— Exercise directions —
Rewrite the data from the line holding "right hip: (206, 301, -10)" through the line holding "left ankle: (584, 365, 5)", both included, with "ankle" replaced by "foot" and everything else left as is. Give only those lines.

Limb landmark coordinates
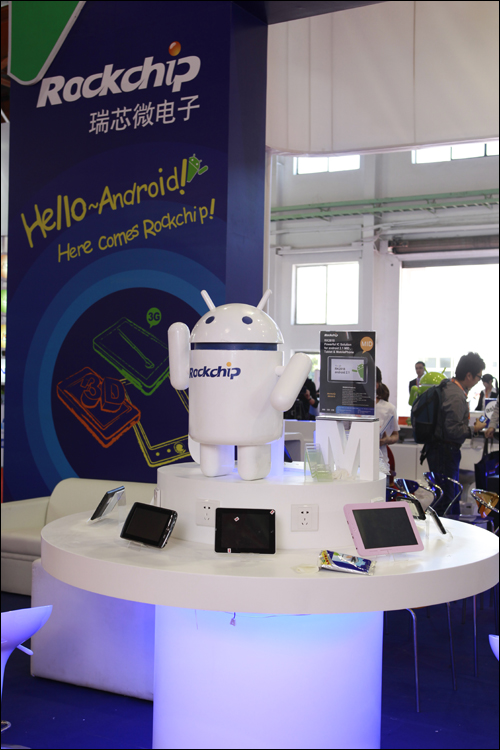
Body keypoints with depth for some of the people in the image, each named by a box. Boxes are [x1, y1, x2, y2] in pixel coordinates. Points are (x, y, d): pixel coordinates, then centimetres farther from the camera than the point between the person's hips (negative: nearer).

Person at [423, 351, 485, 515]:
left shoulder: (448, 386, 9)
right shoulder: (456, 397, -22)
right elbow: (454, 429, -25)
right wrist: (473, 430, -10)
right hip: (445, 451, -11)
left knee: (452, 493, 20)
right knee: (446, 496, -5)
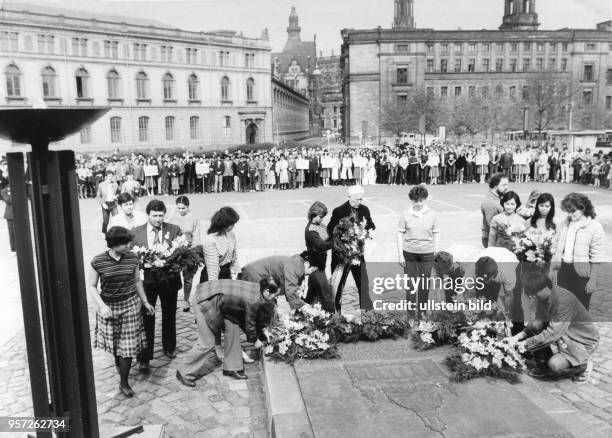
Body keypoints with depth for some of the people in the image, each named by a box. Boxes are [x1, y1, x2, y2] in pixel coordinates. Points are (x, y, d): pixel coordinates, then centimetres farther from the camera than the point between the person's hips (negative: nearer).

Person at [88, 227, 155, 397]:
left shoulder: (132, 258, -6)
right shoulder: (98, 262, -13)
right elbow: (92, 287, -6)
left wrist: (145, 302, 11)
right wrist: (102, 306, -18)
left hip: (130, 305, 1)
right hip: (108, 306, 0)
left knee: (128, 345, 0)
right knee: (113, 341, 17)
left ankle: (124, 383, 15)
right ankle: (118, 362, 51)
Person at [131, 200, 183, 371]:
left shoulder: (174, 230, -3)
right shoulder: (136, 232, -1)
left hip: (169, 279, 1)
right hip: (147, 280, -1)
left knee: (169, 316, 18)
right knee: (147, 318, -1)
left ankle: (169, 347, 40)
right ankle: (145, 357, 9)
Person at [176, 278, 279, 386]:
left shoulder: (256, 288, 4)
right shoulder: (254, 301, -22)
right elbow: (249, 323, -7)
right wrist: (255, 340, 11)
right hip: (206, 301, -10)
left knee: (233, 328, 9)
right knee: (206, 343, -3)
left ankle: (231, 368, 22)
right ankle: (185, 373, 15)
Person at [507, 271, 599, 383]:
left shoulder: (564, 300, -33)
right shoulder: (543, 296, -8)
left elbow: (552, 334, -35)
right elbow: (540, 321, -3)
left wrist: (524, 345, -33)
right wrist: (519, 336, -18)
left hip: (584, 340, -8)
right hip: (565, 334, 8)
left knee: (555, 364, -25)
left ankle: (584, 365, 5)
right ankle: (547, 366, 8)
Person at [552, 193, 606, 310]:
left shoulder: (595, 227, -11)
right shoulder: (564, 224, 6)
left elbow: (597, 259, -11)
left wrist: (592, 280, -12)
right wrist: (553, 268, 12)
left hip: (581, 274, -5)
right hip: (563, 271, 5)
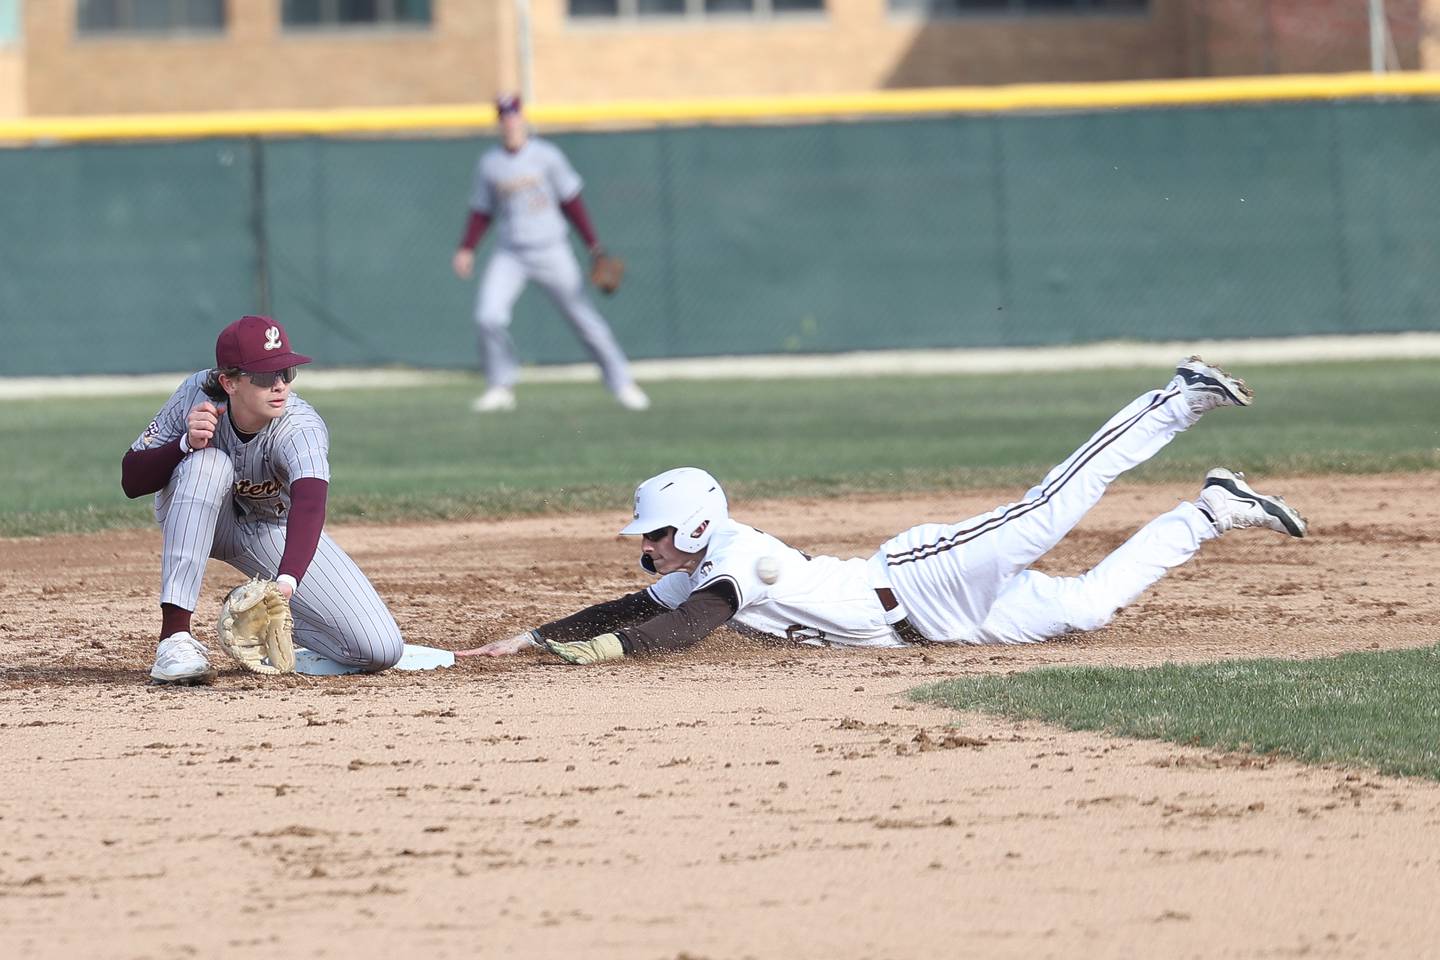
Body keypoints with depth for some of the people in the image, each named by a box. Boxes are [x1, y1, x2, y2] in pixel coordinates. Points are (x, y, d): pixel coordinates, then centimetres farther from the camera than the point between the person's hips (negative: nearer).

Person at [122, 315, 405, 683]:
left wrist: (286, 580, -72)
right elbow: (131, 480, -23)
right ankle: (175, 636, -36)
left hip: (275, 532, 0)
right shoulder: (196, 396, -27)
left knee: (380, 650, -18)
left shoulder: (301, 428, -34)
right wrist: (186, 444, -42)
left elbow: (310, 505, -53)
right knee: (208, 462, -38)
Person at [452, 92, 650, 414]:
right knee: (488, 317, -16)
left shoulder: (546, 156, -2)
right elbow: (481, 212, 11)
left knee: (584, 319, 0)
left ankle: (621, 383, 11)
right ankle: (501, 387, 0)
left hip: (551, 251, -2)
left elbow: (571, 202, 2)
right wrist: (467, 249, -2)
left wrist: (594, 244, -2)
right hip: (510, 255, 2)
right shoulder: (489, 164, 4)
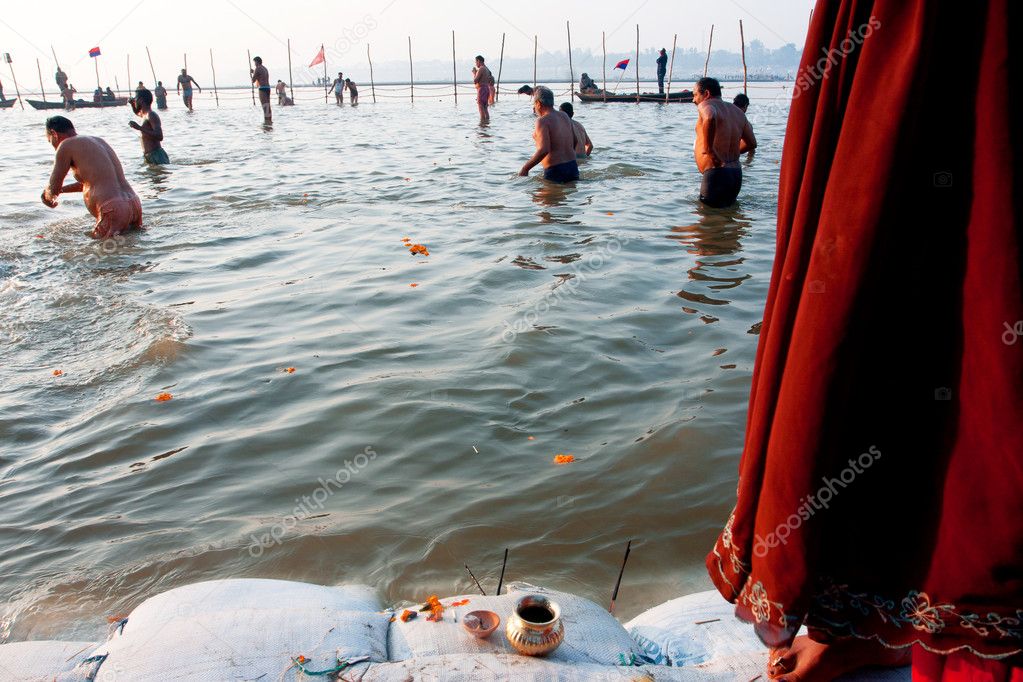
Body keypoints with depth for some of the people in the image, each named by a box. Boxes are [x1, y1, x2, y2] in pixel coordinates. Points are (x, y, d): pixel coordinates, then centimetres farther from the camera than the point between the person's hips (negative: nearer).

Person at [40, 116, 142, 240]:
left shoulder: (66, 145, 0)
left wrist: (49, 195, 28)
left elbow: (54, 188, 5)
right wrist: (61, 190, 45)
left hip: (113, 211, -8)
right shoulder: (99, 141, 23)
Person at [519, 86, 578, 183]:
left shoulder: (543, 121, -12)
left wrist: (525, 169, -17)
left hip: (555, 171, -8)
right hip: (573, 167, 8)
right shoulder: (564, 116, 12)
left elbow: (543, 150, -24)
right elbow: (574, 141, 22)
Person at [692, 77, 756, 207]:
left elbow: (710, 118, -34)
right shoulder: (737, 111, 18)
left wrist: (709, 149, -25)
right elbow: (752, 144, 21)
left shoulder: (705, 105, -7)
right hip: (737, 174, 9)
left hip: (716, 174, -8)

---

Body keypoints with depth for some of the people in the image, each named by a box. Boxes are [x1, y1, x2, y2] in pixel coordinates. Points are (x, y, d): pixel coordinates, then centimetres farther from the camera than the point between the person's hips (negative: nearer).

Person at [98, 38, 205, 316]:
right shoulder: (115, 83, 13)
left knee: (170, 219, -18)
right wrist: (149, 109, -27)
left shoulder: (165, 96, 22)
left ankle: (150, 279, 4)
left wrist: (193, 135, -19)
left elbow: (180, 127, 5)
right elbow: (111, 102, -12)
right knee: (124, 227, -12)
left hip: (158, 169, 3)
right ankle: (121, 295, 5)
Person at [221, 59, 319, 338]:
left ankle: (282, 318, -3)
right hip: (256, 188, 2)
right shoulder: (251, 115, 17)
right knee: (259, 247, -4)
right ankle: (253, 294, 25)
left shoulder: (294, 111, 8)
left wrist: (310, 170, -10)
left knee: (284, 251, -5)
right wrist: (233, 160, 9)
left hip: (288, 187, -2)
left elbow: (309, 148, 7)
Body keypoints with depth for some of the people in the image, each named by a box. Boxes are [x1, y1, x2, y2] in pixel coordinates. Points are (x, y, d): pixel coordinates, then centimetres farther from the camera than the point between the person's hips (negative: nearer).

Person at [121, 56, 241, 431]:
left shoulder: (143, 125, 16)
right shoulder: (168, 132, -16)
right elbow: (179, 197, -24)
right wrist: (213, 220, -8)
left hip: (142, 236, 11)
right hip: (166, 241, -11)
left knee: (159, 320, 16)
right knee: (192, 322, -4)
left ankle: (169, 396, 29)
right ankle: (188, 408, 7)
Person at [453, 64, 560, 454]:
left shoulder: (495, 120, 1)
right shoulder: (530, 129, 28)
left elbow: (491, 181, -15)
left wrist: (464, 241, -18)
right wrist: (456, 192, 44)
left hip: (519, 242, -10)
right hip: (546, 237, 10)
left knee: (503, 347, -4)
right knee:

— Reply —
right hip: (206, 301, -10)
left knee: (233, 328, 9)
right knee: (206, 343, -3)
left foot: (231, 368, 22)
right foot: (185, 373, 15)
Person at [507, 271, 599, 383]:
left shoulder: (564, 300, -33)
right shoulder: (543, 296, -8)
left elbow: (552, 334, -35)
right elbow: (540, 321, -3)
left wrist: (524, 345, -33)
right wrist: (519, 336, -18)
left hip: (584, 340, -8)
right hip: (565, 334, 8)
left knee: (555, 364, -25)
left foot: (584, 365, 5)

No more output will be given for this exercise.